Each line of the data has to be written out again exactly as shown.
Extracted material Start Marker
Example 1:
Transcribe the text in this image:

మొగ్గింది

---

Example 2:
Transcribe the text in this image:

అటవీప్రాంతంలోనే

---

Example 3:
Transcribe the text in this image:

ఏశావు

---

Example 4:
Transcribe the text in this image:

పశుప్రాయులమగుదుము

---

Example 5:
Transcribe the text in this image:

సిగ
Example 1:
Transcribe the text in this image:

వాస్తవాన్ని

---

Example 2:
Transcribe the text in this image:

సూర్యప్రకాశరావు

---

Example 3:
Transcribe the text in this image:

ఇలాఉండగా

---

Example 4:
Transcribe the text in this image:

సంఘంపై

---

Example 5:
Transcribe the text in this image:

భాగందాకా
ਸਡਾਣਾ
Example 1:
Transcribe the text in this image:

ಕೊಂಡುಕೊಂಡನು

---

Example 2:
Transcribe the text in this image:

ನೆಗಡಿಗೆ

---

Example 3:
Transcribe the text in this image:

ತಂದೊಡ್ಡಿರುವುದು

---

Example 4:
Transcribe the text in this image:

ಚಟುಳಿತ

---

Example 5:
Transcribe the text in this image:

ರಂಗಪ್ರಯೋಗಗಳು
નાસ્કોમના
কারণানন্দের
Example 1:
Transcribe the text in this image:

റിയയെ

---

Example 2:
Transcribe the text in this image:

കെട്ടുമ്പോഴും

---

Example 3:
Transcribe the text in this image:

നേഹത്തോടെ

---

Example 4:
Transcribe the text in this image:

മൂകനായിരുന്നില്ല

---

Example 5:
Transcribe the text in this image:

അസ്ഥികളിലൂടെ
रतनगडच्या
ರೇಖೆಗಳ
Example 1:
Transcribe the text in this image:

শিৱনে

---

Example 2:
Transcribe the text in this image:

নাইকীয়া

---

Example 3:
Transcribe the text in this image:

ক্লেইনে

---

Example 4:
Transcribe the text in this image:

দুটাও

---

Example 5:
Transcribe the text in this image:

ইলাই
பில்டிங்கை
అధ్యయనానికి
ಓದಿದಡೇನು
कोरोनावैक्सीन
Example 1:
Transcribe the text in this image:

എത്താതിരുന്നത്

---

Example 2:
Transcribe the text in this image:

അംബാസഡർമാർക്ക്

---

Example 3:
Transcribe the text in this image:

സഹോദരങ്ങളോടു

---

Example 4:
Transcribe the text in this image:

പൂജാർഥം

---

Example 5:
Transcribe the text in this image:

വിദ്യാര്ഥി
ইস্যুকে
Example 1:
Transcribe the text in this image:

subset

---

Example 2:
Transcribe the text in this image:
Extracted material End Marker
### Result for this task
Example 1:
Transcribe the text in this image:

మొగ్గింది

---

Example 2:
Transcribe the text in this image:

అటవీప్రాంతంలోనే

---

Example 3:
Transcribe the text in this image:

ఏశావు

---

Example 4:
Transcribe the text in this image:

పశుప్రాయులమగుదుము

---

Example 5:
Transcribe the text in this image:

సిగ
Example 1:
Transcribe the text in this image:

వాస్తవాన్ని

---

Example 2:
Transcribe the text in this image:

సూర్యప్రకాశరావు

---

Example 3:
Transcribe the text in this image:

ఇలాఉండగా

---

Example 4:
Transcribe the text in this image:

సంఘంపై

---

Example 5:
Transcribe the text in this image:

భాగందాకా
ਸਡਾਣਾ
Example 1:
Transcribe the text in this image:

ಕೊಂಡುಕೊಂಡನು

---

Example 2:
Transcribe the text in this image:

ನೆಗಡಿಗೆ

---

Example 3:
Transcribe the text in this image:

ತಂದೊಡ್ಡಿರುವುದು

---

Example 4:
Transcribe the text in this image:

ಚಟುಳಿತ

---

Example 5:
Transcribe the text in this image:

ರಂಗಪ್ರಯೋಗಗಳು
નાસ્કોમના
কারণানন্দের
Example 1:
Transcribe the text in this image:

റിയയെ

---

Example 2:
Transcribe the text in this image:

കെട്ടുമ്പോഴും

---

Example 3:
Transcribe the text in this image:

നേഹത്തോടെ

---

Example 4:
Transcribe the text in this image:

മൂകനായിരുന്നില്ല

---

Example 5:
Transcribe the text in this image:

അസ്ഥികളിലൂടെ
रतनगडच्या
ರೇಖೆಗಳ
Example 1:
Transcribe the text in this image:

শিৱনে

---

Example 2:
Transcribe the text in this image:

নাইকীয়া

---

Example 3:
Transcribe the text in this image:

ক্লেইনে

---

Example 4:
Transcribe the text in this image:

দুটাও

---

Example 5:
Transcribe the text in this image:

ইলাই
பில்டிங்கை
అధ్యయనానికి
ಓದಿದಡೇನು
कोरोनावैक्सीन
Example 1:
Transcribe the text in this image:

എത്താതിരുന്നത്

---

Example 2:
Transcribe the text in this image:

അംബാസഡർമാർക്ക്

---

Example 3:
Transcribe the text in this image:

സഹോദരങ്ങളോടു

---

Example 4:
Transcribe the text in this image:

പൂജാർഥം

---

Example 5:
Transcribe the text in this image:

വിദ്യാര്ഥി
ইস্যুকে
Example 1:
Transcribe the text in this image:

subset

---

Example 2:
Transcribe the text in this image:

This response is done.